WASHINGTON – Eight years into our first African-American presidency and amid an increasingly racialized election cycle, what can we say about the state of black America? According to a new report by the National Urban League, it’s mixed: African Americans have made strides but a clear opportunity gap persists.

According to the report, ‘Locked Out: Education, Justice & Jobs,’ black Americans are 72.2 percent equal to white Americans. This is based on the organization’s equality index, which measures how well black Americans and Hispanics are doing compared to whites in terms of economics, health, education, social justice, and civic engagement. The index stood at 72 percent last year, essentially staying flat as the nation slowly emerged from the Great Recession.

The National Urban League, a non-partisan civil rights organization, wants a commitment of $1 trillion over the next five years to aid minority and women-owned businesses – or as the league puts it, a Main Street Marshall Plan. The league also recommends a federal “living wage” of $15 per hour, indexed to inflation. The current federal minimum wage is $7.25.

The findings and recommendations were released Tuesday at the Newseum, a few blocks from Capitol Hill where efforts to raise the minimum wage have been stymied.
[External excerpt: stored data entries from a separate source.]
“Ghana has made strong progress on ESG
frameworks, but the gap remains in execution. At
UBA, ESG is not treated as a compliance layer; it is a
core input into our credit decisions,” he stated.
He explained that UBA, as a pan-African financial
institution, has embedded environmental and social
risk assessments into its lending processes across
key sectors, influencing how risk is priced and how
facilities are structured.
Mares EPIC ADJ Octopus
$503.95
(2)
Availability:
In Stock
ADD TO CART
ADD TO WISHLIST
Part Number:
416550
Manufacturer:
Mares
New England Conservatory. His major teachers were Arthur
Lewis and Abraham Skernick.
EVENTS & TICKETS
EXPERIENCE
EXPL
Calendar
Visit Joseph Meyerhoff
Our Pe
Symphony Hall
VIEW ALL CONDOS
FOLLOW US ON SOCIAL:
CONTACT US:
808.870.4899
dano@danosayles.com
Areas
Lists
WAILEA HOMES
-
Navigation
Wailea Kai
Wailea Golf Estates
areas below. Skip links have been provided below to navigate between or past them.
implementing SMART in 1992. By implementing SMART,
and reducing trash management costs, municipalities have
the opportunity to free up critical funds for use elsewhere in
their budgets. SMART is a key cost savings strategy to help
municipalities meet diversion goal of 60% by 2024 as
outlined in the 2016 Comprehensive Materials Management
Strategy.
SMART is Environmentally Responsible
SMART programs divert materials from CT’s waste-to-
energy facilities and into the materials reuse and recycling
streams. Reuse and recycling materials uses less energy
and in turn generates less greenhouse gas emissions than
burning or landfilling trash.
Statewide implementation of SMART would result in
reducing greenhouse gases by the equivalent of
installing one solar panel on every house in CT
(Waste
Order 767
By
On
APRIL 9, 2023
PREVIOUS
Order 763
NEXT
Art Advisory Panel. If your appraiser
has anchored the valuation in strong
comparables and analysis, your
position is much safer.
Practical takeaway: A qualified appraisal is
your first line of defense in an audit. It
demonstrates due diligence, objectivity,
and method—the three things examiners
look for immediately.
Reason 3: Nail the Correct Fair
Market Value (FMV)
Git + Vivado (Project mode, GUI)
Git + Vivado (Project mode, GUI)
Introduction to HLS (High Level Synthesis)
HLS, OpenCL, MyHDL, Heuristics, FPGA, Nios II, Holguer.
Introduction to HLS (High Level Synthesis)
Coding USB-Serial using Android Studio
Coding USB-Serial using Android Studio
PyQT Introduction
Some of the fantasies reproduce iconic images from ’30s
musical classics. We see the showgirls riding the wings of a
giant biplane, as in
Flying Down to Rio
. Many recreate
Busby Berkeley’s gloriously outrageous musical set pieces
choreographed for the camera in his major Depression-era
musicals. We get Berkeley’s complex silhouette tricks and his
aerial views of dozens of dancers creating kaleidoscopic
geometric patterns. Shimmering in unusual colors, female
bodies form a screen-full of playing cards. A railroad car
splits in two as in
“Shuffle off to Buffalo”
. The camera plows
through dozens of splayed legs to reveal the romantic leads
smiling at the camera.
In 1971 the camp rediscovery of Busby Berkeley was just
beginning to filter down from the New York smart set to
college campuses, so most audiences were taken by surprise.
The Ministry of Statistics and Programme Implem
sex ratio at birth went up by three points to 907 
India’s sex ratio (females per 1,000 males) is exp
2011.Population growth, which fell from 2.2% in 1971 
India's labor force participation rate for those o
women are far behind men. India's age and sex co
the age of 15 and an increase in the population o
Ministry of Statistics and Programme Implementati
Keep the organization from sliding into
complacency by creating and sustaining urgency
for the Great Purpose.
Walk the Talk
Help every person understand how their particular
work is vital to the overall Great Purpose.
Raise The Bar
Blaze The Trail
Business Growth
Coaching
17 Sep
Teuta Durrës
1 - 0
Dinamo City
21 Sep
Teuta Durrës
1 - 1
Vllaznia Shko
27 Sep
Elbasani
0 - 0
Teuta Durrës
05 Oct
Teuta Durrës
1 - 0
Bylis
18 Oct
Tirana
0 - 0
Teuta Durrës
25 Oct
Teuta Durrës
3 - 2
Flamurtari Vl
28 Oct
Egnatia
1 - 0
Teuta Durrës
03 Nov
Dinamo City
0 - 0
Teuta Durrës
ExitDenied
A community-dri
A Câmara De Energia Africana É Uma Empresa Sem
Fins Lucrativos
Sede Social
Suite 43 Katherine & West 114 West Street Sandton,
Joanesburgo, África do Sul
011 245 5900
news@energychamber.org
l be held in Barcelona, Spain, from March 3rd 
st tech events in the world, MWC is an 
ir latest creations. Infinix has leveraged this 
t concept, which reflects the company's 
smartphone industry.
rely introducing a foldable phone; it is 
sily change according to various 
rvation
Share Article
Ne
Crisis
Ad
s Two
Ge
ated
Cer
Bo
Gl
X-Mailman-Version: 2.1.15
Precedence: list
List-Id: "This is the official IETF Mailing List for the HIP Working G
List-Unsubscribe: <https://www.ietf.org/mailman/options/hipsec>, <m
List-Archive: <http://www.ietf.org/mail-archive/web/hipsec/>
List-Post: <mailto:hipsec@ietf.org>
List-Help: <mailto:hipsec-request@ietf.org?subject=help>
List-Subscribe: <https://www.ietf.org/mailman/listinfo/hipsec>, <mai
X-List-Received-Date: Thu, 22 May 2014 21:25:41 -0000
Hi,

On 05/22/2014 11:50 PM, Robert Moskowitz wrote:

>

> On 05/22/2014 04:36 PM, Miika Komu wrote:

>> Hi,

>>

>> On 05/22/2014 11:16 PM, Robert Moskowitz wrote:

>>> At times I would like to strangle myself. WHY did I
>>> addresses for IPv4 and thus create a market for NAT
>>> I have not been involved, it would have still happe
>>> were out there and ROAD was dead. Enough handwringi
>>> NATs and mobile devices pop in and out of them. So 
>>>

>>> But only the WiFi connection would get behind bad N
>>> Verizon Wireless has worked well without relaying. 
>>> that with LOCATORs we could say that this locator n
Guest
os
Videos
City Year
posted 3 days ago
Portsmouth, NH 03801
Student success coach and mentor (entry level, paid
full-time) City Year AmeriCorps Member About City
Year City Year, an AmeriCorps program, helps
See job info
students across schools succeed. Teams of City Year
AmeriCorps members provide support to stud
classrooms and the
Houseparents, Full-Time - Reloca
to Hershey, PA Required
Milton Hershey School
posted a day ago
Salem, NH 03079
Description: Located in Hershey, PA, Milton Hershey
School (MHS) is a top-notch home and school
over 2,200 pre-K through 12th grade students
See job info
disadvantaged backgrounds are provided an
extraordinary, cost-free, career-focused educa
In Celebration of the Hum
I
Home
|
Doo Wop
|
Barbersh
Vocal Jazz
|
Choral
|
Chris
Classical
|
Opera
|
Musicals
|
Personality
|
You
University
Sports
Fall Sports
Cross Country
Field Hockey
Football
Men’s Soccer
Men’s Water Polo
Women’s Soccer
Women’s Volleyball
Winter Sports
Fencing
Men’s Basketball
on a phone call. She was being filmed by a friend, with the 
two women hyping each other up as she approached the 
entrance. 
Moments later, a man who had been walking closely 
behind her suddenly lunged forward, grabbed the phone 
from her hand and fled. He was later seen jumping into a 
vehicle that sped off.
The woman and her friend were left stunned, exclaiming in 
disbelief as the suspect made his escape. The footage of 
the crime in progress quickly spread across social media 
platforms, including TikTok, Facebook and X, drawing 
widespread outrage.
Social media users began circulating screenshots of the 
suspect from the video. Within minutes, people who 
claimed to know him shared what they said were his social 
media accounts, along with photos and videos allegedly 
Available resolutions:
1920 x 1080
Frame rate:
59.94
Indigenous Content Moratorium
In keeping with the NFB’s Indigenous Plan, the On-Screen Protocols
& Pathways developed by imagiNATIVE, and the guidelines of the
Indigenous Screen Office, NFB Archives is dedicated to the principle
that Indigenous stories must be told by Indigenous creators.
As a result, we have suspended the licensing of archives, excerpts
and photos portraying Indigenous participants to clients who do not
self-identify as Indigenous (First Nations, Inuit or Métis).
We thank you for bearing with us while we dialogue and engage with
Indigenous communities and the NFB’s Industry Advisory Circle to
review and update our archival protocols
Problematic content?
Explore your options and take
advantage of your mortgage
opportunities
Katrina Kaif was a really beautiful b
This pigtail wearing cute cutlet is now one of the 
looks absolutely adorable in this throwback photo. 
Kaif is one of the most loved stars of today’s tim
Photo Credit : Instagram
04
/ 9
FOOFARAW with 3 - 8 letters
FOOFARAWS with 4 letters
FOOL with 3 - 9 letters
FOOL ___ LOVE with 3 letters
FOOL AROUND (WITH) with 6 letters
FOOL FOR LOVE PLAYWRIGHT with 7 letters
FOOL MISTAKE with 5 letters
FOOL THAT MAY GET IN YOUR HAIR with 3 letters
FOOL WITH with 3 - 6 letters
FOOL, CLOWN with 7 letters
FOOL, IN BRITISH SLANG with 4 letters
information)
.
Michelle Hudgins, senior communications strategist at the National Education Association, said African Americans still lack adequate political and economic representation, relative to the $1.1 trillion in spending they pour into the American economy.

Equality Index from the State of Black America report released by the Urban League

Equality Index from the State of Black America report released by the Urban League

“We do not get the fair share of the opportunity to share our perspective and our voice,” said Hudgins, a partner in the State of Black America web series. “I think those are the things that should be the priority of the next administration.”

One way to share their voice is through their votes. “We need to re-introduce to our younger generation the idea of civic engagement and activism so that there’s an accountability in our community that we seem to lack sometimes,” Hudgins said.

Amanda Bonam, 20, a senior at Howard University who was in the audience at the Newseum, agrees, saying black Americans need to boost their engagement in the democratic process.

“I think engagement is extremely important … staying informed is paramount,” she said in an interview.

While the National Urban League report records a dip in black voter turnout in the past 40 years — from 49 percent in the 1976 presidential year to 40 percent in the 2014 midterms — it notes that “the gap between blacks and whites has narrowed … suggesting that Black civic engagement has declined by less than that of whites.”

Hillary Clinton, the likely Democratic presidential nominee, is counting on a strong turnout among black and Hispanic voters as a part of her strategy for capturing the White House in November. But the question is whether she’ll be able to draw the historic numbers that elected Barack Obama, whose presidency, National Urban League President Marc Morial acknowledged, has clearly influenced black America.

“… we cannot in eight short years eliminate America’s longstanding challenges around racial inequity, but your presidency has given it new energy,” he said.